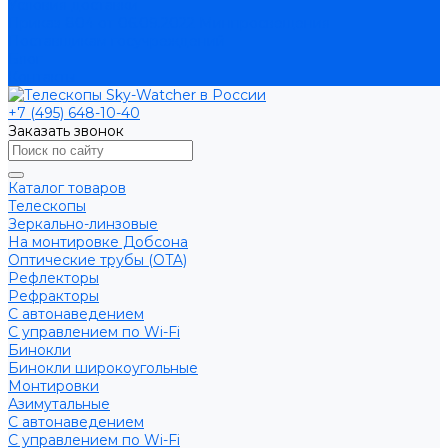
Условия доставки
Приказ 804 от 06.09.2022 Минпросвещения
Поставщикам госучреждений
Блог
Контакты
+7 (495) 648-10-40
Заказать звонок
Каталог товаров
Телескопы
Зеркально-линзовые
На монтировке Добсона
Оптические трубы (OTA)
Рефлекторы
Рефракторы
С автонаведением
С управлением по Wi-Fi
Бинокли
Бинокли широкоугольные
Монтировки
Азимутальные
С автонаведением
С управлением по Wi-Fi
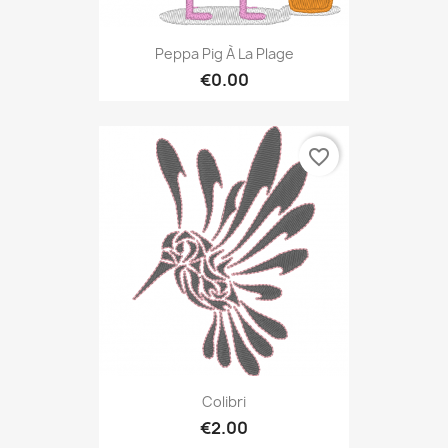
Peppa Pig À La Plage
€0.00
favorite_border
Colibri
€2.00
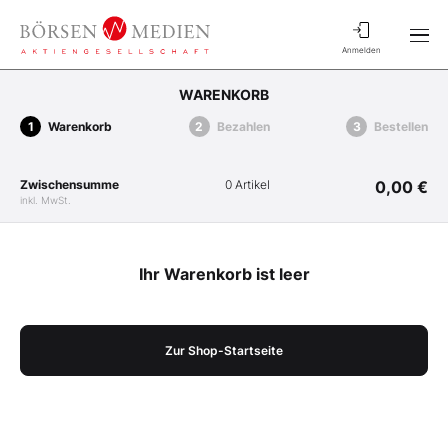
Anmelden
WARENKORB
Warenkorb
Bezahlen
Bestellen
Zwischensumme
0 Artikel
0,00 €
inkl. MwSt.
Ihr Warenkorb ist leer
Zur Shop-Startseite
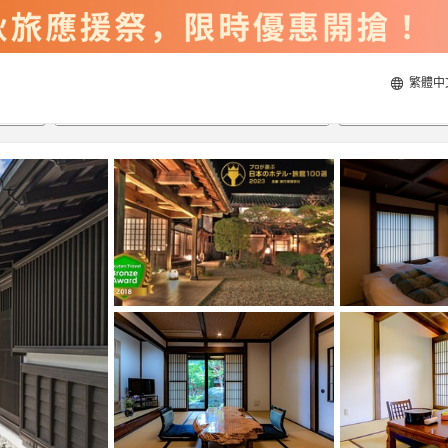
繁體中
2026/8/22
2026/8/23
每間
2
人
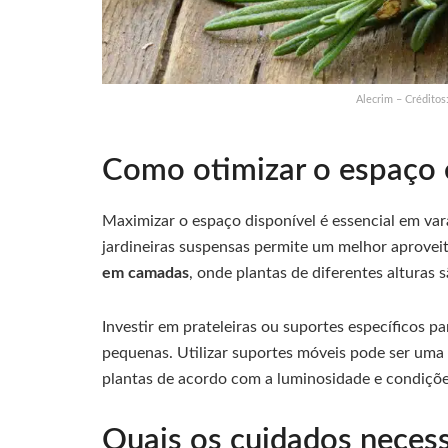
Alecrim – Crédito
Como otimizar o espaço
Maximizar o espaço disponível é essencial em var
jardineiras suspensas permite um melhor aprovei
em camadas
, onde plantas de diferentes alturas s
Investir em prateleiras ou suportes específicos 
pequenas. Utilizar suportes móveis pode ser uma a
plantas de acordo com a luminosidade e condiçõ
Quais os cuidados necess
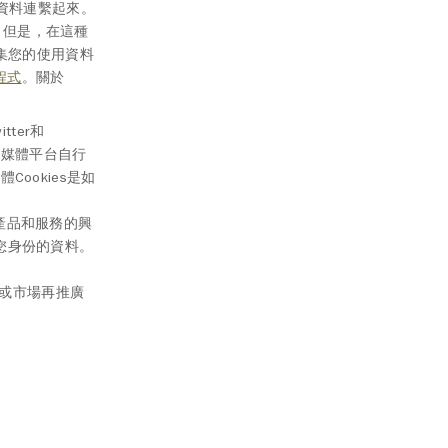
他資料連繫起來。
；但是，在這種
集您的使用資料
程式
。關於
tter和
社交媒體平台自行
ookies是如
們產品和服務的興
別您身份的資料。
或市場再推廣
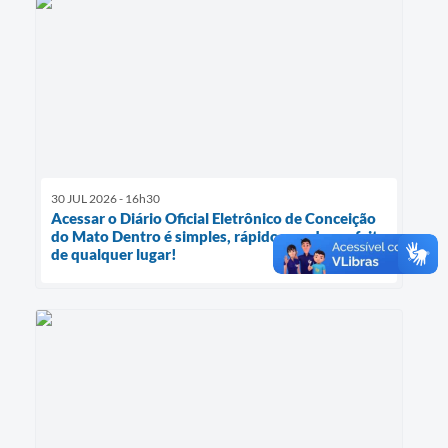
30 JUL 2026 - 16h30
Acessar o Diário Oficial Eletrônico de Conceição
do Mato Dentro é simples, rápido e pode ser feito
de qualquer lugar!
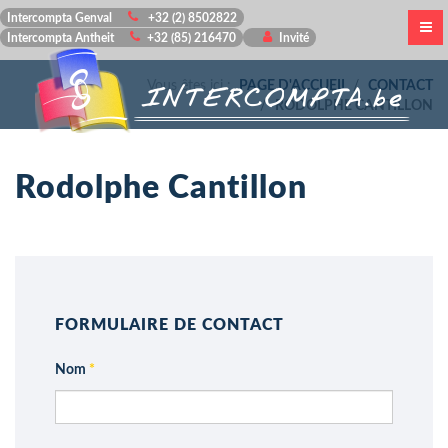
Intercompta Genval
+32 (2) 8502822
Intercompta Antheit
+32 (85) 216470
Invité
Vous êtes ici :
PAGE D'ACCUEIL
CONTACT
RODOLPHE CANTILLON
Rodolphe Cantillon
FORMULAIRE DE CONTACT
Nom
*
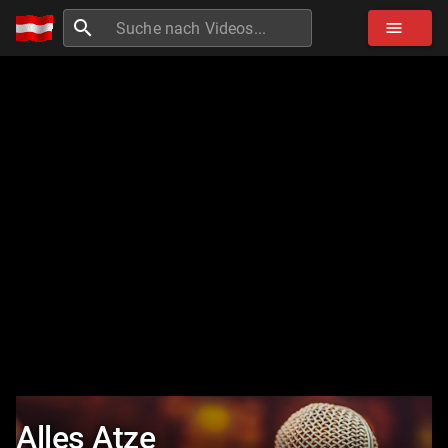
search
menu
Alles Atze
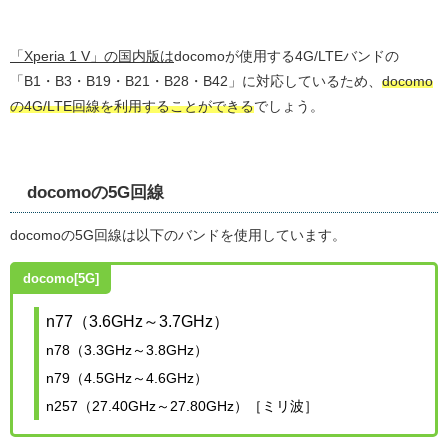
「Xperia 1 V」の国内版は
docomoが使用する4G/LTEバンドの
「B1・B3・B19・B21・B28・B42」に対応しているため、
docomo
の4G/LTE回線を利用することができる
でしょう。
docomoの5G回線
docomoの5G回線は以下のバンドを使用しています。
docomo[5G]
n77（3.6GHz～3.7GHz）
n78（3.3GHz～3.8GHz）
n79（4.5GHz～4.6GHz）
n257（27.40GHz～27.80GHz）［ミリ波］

═══

(Assigned task)
Retype every line of text in the data above character for character, leaving out the pictures.

(Answer box)
Условия доставки
Приказ 804 от 06.09.2022 Минпросвещения
Поставщикам госучреждений
Блог
Контакты
+7 (495) 648-10-40
Заказать звонок
Каталог товаров
Телескопы
Зеркально-линзовые
На монтировке Добсона
Оптические трубы (OTA)
Рефлекторы
Рефракторы
С автонаведением
С управлением по Wi-Fi
Бинокли
Бинокли широкоугольные
Монтировки
Азимутальные
С автонаведением
С управлением по Wi-Fi
Peppa Pig À La Plage
€0.00
favorite_border
Colibri
€2.00
Anmelden
WARENKORB
Warenkorb
Bezahlen
Bestellen
Zwischensumme
0 Artikel
0,00 €
inkl. MwSt.
Ihr Warenkorb ist leer
Zur Shop-Startseite
繁體中
2026/8/22
2026/8/23
每間
2
人
Alecrim – Crédito
Como otimizar o espaço
Maximizar o espaço disponível é essencial em var
jardineiras suspensas permite um melhor aprovei
em camadas
, onde plantas de diferentes alturas s
Investir em prateleiras ou suportes específicos 
pequenas. Utilizar suportes móveis pode ser uma a
plantas de acordo com a luminosidade e condiçõ
Quais os cuidados necess
他資料連繫起來。
；但是，在這種
集您的使用資料
程式
。關於
tter和
社交媒體平台自行
ookies是如
們產品和服務的興
別您身份的資料。
或市場再推廣
30 JUL 2026 - 16h30
Acessar o Diário Oficial Eletrônico de Conceição
do Mato Dentro é simples, rápido e pode ser feito
de qualquer lugar!
Intercompta Genval
+32 (2) 8502822
Intercompta Antheit
+32 (85) 216470
Invité
Vous êtes ici :
PAGE D'ACCUEIL
CONTACT
RODOLPHE CANTILLON
Rodolphe Cantillon
FORMULAIRE DE CONTACT
Nom
*
search
menu
Alles Atze
「Xperia 1 V」の国内版は
docomoが使用する4G/LTEバンドの
「B1・B3・B19・B21・B28・B42」に対応しているため、
docomo
の4G/LTE回線を利用することができる
でしょう。
docomoの5G回線
docomoの5G回線は以下のバンドを使用しています。
docomo[5G]
n77（3.6GHz～3.7GHz）
n78（3.3GHz～3.8GHz）
n79（4.5GHz～4.6GHz）
n257（27.40GHz～27.80GHz）［ミリ波］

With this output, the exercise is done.